Van der Sloot, 22, is being held in a maximum security prison in Lima where he was examined by doctors from Peru’s Institute of Legal Medicine, who found him to be “impulsive and showing psychopathic tendencies,” El Comercio daily said on its website.
The medical report was turned over to judge Carlos Morales Corcova, who is presiding over the case, the daily added.
Van der Sloot is being held pending trial for allegedly beating to death 21-year-old Stephany Flores in his Lima hotel room in May.

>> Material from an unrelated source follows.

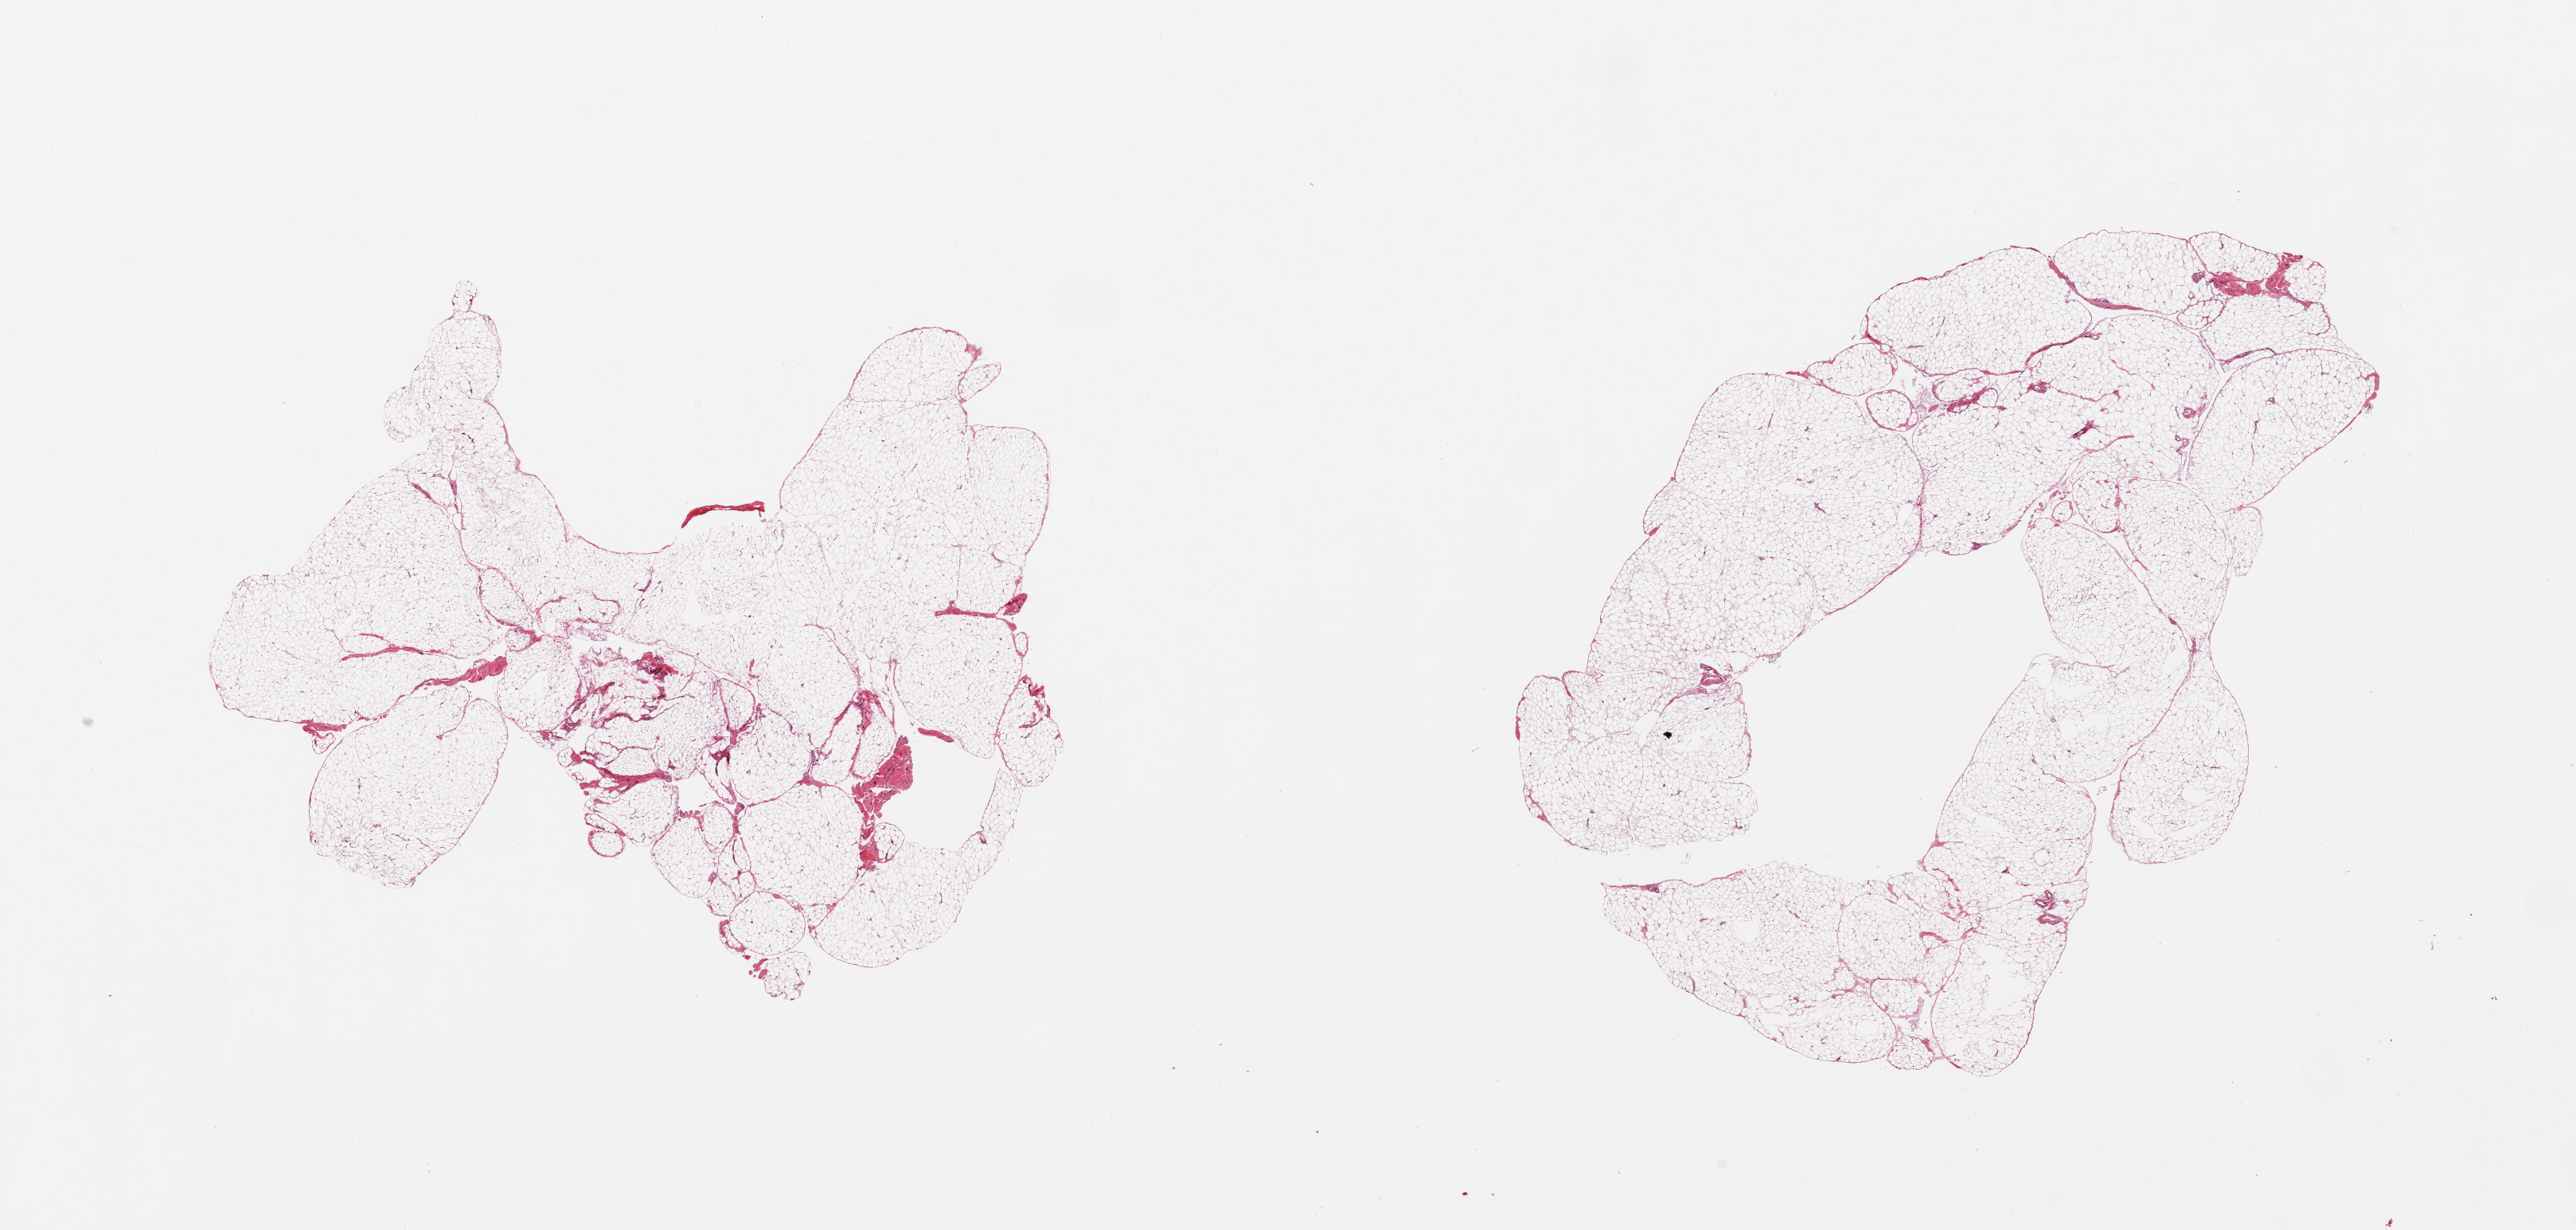
Haematoxylin and eosin whole-slide image, low-resolution overview of the scanned area, about 25.6 x 12.2 mm (from a 20x scan), PAXgene-fixed paraffin-embedded (PFPE) section, sampled site (target tissue): omentum, donor tissue sample. Male donor.
Pathologist's review note for this sample: 2 pieces.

He is the prime suspect in the 2005 disappearance of 18-year-old Natalee Holloway in the Dutch Caribbean island of Aruba.
A U.S. grand jury in the southern state of Alabama, where Holloway lived, indicted van der Sloot on June 30 for wire fraud and extortion — he allegedly asked Holloway’s mother for 250,000 dollars to tell her where to find her missing daughter’s remains.
Van der Sloot was twice arrested in the Holloway case and spent three months in jail but was never charged. Holloway’s body has never been found.
He traveled in May to Lima, where he allegedly killed Flores when she stumbled on his computer files with information on the Holloway case.